Indian J Med Microbiol
. 2023 Nov-Dec:46:100436.
doi: 10.1016/j.ijmmb.2023.100436. Epub 2023 Aug 1. https://pubmed.ncbi.nlm.nih.gov/37945128/
Human Bocavirus infection in childhood acute respiratory infection: Is it an innocent bystander?
- PMID: 37945128
- DOI: 10.1016/j.ijmmb.2023.100436
Purpose: Acute respiratory infection (ARI) is one of the major attributing factors of under-five mortality and morbidity all over the world. Viruses are the most common cause of ARI. Due to the availability of molecular techniques, new viruses are getting isolated from children with ARI. With the above background, the present study was conducted to enlighten on the pathogenic role of human bocavirus (HBoV) in children with ARI.
Methodology: This retrospective study was conducted over a period of >3 years duration. The clinical and laboratory data of the patients with signs and symptoms of ARI were retrieved and analyzed. Clinical profiles and outcome of the patients detected of having HBoV mono or co-infections were further analyzed in details.
Results: A total of 237 respiratory samples were subjected to respiratory panel by fast track diagnosis (FTD) multiplex polymerase chain reaction (multiplex PCR), of which 10 samples (mono-infection = 4) were detected with the presence of HBoV. The clinical details of 8 cases were studied in details (details of rest 2 cases were missing). All the children were less than 3 years of age, with different co-morbid conditions such as low birth weight (n = 4), cholestatic jaundice (n = 1), operated case of congenital diaphragmatic hernia (n = 1), pancytopenia (n = 1), and primary immune deficiency (n = 1). Their clinical course did not improve following antibiotic administration, 2 succumbed to death while the rest 6 cases were discharged.

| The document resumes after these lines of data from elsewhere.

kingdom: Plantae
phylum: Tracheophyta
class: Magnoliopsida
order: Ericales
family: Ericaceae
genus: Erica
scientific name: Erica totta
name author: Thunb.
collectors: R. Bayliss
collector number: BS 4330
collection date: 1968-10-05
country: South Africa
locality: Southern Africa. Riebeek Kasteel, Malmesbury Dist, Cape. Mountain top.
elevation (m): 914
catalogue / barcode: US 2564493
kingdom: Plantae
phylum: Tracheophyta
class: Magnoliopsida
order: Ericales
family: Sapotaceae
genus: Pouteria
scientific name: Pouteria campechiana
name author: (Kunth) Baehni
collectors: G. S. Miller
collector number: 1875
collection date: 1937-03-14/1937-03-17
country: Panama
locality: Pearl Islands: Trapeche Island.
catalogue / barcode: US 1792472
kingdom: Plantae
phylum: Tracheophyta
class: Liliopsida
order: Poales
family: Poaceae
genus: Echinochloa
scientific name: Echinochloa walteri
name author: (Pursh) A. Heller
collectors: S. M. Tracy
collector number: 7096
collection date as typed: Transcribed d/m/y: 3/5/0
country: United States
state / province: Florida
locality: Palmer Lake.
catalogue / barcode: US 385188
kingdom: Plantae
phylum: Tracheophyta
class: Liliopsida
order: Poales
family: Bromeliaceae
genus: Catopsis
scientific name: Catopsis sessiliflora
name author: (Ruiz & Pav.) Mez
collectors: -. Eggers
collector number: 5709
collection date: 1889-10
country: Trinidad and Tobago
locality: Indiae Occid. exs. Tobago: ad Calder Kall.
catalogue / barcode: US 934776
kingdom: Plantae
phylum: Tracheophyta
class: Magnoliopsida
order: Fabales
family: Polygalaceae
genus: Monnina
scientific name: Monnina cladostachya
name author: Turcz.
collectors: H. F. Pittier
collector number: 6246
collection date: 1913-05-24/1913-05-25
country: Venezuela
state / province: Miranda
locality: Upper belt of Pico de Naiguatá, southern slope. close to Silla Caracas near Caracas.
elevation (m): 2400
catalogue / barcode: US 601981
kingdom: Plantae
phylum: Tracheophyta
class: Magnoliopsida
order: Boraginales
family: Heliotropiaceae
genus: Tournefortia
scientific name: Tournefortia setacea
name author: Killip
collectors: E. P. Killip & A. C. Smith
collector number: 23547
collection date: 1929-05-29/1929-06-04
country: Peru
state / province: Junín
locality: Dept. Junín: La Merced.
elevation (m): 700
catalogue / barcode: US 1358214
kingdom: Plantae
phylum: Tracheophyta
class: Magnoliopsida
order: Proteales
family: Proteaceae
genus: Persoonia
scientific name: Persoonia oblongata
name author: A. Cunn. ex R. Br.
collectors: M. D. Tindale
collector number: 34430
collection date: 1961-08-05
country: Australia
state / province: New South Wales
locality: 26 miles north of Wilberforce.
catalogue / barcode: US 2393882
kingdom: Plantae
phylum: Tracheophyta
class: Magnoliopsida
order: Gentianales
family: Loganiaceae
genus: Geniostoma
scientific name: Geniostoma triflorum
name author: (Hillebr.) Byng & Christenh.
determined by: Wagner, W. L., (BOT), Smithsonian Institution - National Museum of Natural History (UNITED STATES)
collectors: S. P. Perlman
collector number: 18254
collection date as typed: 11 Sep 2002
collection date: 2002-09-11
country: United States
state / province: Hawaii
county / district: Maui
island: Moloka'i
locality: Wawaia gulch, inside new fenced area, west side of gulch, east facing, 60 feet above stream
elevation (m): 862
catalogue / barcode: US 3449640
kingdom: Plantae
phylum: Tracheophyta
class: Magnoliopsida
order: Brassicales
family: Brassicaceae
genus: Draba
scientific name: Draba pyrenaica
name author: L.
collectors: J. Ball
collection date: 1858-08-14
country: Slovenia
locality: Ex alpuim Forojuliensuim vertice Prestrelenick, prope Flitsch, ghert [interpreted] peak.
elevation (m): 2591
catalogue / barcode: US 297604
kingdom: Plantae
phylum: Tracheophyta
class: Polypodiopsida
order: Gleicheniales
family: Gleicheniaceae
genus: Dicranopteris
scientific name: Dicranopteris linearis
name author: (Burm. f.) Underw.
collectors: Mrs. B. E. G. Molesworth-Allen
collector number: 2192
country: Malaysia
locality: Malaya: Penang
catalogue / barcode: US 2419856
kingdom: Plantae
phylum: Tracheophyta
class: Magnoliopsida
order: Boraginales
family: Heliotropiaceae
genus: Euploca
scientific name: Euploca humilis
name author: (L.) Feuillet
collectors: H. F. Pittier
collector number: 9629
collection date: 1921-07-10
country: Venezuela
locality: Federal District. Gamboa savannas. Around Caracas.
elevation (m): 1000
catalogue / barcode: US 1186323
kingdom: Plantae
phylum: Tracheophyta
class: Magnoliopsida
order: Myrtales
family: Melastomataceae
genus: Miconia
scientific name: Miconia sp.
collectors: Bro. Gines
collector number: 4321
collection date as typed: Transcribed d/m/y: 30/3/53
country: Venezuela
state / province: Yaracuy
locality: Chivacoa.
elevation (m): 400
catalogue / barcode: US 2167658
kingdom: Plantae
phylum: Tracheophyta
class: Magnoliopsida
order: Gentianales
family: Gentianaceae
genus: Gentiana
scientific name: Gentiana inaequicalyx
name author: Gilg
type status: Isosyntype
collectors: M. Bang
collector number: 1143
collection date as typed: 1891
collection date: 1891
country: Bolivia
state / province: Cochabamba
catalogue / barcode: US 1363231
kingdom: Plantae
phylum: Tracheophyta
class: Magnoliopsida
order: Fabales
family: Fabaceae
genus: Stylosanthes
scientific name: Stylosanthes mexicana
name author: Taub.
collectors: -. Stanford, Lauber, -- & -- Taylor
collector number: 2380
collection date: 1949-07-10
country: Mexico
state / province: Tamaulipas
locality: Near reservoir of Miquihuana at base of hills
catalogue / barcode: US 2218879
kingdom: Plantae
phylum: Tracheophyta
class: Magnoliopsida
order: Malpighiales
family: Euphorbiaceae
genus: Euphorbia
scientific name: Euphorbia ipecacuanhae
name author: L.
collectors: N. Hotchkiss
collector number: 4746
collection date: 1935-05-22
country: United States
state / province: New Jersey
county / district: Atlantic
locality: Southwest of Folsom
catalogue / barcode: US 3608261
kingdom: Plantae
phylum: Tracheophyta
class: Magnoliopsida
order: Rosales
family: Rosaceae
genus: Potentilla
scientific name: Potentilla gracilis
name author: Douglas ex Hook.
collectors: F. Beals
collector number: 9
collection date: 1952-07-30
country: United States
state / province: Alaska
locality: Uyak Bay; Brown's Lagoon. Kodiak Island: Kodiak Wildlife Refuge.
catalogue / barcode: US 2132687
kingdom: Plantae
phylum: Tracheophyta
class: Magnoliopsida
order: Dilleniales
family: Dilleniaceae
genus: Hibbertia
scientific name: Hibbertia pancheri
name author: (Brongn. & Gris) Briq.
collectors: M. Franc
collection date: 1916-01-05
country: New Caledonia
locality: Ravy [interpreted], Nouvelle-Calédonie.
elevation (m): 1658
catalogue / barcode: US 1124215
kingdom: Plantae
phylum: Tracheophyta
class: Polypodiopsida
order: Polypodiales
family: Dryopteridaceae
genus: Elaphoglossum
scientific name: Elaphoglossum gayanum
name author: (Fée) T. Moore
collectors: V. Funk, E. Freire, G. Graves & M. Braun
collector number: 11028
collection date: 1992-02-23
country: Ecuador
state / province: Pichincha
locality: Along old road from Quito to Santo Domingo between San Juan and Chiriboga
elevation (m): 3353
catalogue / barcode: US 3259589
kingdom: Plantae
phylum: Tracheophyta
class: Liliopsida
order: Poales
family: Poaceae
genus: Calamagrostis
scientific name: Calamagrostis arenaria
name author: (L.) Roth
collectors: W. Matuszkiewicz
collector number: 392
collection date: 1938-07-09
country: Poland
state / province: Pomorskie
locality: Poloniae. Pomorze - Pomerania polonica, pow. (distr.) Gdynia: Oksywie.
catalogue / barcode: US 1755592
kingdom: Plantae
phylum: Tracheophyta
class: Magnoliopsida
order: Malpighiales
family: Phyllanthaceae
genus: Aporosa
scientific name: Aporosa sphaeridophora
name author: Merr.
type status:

Conclusion: The present study highlights the fact that HBoV may not be an innocent bystander in the childhood ARI. Larger studies employing appropriate diagnostic modalities are needed to emboss it as a true pathogen and not merely a bystander.
Keywords: Acute respiratory tract infection (ARI); Human bocavirus infection; Pediatric age group; Polymerase chain reaction (PCR).